Star Wars ha sido muy criticada por la casi ausencia de mujeres en su trilogía original y más venerada, algo que JJ Abrams intentó compensar a lo bruto en Star Wars: el despertar de la fuerza (2015), introduciendo como personaje principal a una chica exageradamente empoderada hasta para una franquicia exagerada como esa. Pero la presencia de Fisher -que tenía tan sólo 19 años en el primer film de la serie- en aquella trilogía fue tan fuerte que no sólo miles y miles de niñas y jóvenes se identificaron con ella, sino que también era el personaje favorito de otros miles y miles de varones, muchos de los cuales descubrieron sus primeros impulsos romántico-sexuales al verla en la pantalla (como le dijo una vez Fisher, graciosamente, al director Kevin Smith, cuando este le confesó su metejón adolescente con ella, la actriz los ayudó a “encontrar su sable láser”). Leia era una princesa, pero no como las tradicionales del mundo Disney. En ningún momento fue un personaje decorativo, pasivo o subordinado a sus compañeros varones, sino que se trataba de una mujer de acción, y la extrovertida personalidad de Fisher tuvo mucho que ver con eso.
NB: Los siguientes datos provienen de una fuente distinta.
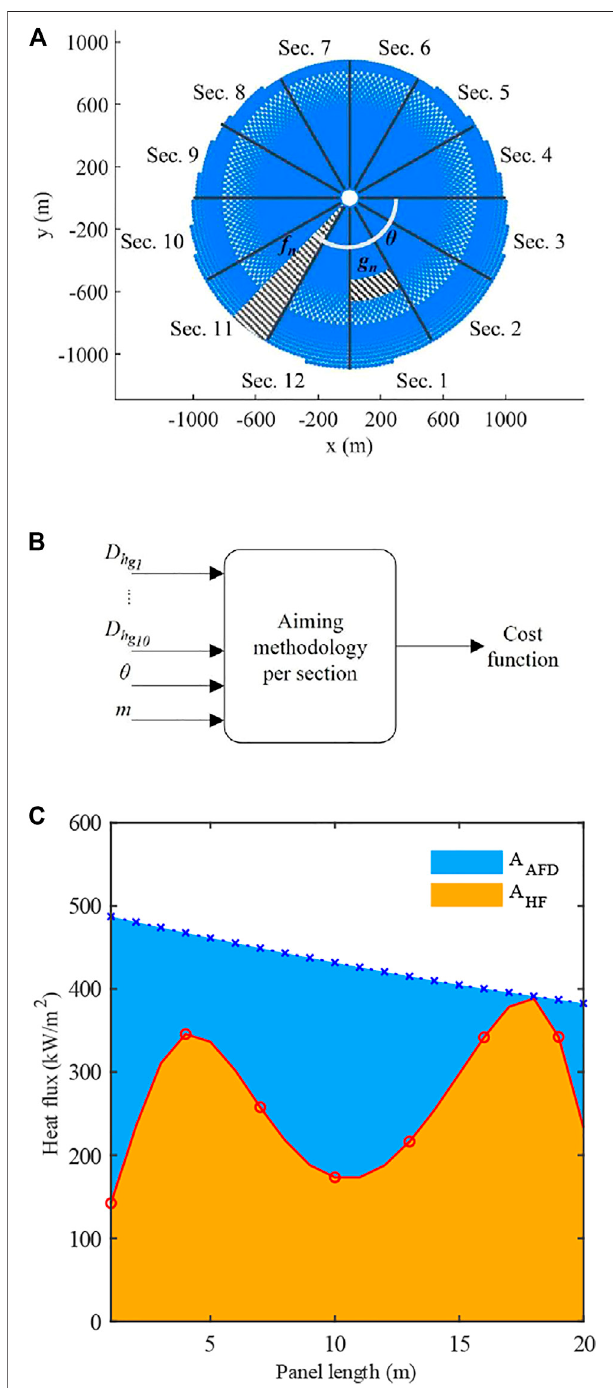
FIGURE 5 | (A) Examples of subgroups g n and f n used for the optimization of variables D h and ud (B) General scheme of inputs and frac outputs for the optimization of one section of the solar fi eld (C) Graphical representation of the areas used for the cost function.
Aquel personaje fue su salto a la fama, pero también su maldición: identificada ad eternum como la princesa galáctica con rodetes, a la actriz no le resultó fácil encontrar papeles más “serios”. El resto de su filmografía suele olvidarse o ha sido poco destacado en las numerosas notas necrológicas sobre ella (incluso esta, hasta aquí), pese a que tuvo roles importantes en clásicos como Hannah y sus hermanas (Woody Allen, 1986) y Cuando Harry conoció a Sally (Nora Ephron, 1989). Alcanzó, sí, un gran éxito en Estados Unidos como escritora, con varias novelas autobiográficas o casi. Era una auténtica hija de Hollywood -sus padres fueron Eddie Fisher y Debbie Reynolds- y de los excesivos años 70, y llevó durante décadas una vida marcada por las drogas, el alcohol, las relaciones sentimentales inestables y los problemas anímicos, temas a los que supo referirse con franqueza y sentido del humor en sus libros y en sus siempre entretenidas e inteligentes entrevistas.

El viernes, Fisher sufrió un grave ataque al corazón cuando viajaba en avión, y según partes médicos que había dado a conocer su familia, se estaba recuperando. Pero 2016 no perdona: ayer se supo que había fallecido, dejando a multitudes de niños, niñas, hombres y mujeres de corazón de jedi con una tristeza muy difícil de explicar a quien no la sienta.